Initially, sphere A travels at a speed of $1 \mathrm {~m} \mathrm {~s} ^ { - 1 }$ in a straight line towards B , which is at rest. The spheres collide and the coefficient of restitution between A and B is $e$.
\begin{enumerate}[label=(\alph*)]
\item Show that, after the collision, A has a speed of $\frac { 1 } { 4 } ( 3 - e ) \mathrm { m } \mathrm { s } ^ { - 1 }$, and find an expression for the speed of B in terms of $e$.

During the collision, the kinetic energy of the system decreases by $21 \%$.
\item Determine the value of $e$.
\item State why in part (a) it was necessary to assume that A and B have equal radii.

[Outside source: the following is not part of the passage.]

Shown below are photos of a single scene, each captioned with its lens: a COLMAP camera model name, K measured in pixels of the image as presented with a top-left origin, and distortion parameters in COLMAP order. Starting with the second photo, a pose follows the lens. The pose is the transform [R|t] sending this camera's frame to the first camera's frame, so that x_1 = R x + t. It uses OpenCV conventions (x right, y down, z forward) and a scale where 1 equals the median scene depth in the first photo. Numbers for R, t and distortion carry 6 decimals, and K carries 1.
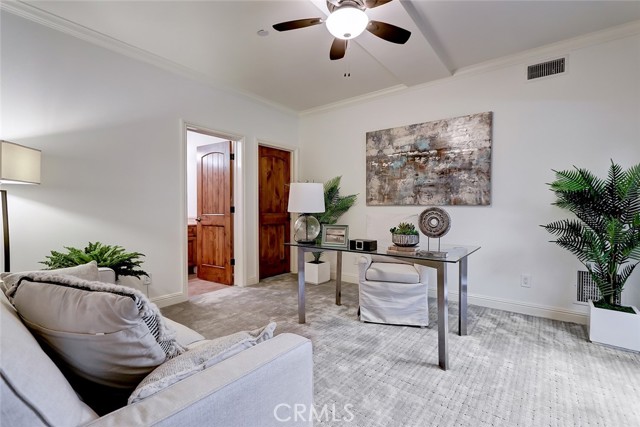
lens RADIAL K [[296.4, 0, 320.0], [0, 296.4, 213.5], [0, 0, 1]] dist [-0.003577, -0.000497]
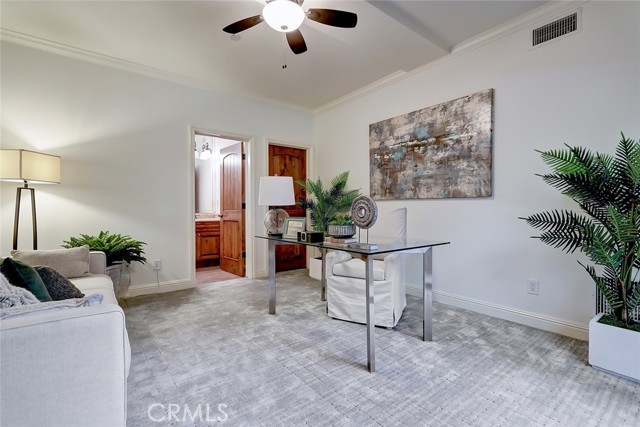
lens RADIAL K [[296.4, 0, 320.0], [0, 296.4, 213.5], [0, 0, 1]] dist [-0.003577, -0.000497]
pose [[0.968661, -0.000934, -0.248385, 0.312140], [-0.000139, 0.999991, -0.004304, 0.024289], [0.248387, 0.004204, 0.968652, 0.041286]]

Fig. 4.2 shows two spheres, C and D , of equal radii on a smooth horizontal surface. Their masses are 1 kg and 2 kg respectively.

\begin{figure}[h]
\begin{center}
\captionsetup{labelformat=empty}
\caption{Fig. 4.2}
  \includegraphics[alt={},max width=\textwidth]{0a790ad0-7eda-40f1-9894-f156766ae46f-4_158_1155_1544_244}
\end{center}
\end{figure}

Spheres C and D travel towards each other along the same straight line, C with a speed of $u \mathrm {~m} \mathrm {~s} ^ { - 1 }$ and D with a speed of $1 \mathrm {~m} \mathrm {~s} ^ { - 1 }$. The spheres collide and during the collision C exerts an impulse on D of magnitude $\frac { 2 } { 3 } ( u + 1 ) \mathrm { Ns }$.
\item Show that C and D have the same velocity after the collision.
\item Determine the fraction of kinetic energy lost due to the collision between C and D as $u \rightarrow \infty$.
\end{enumerate}

\hfill \mbox{\textit{OCR MEI Further Mechanics Minor 2024 Q4 [15]}}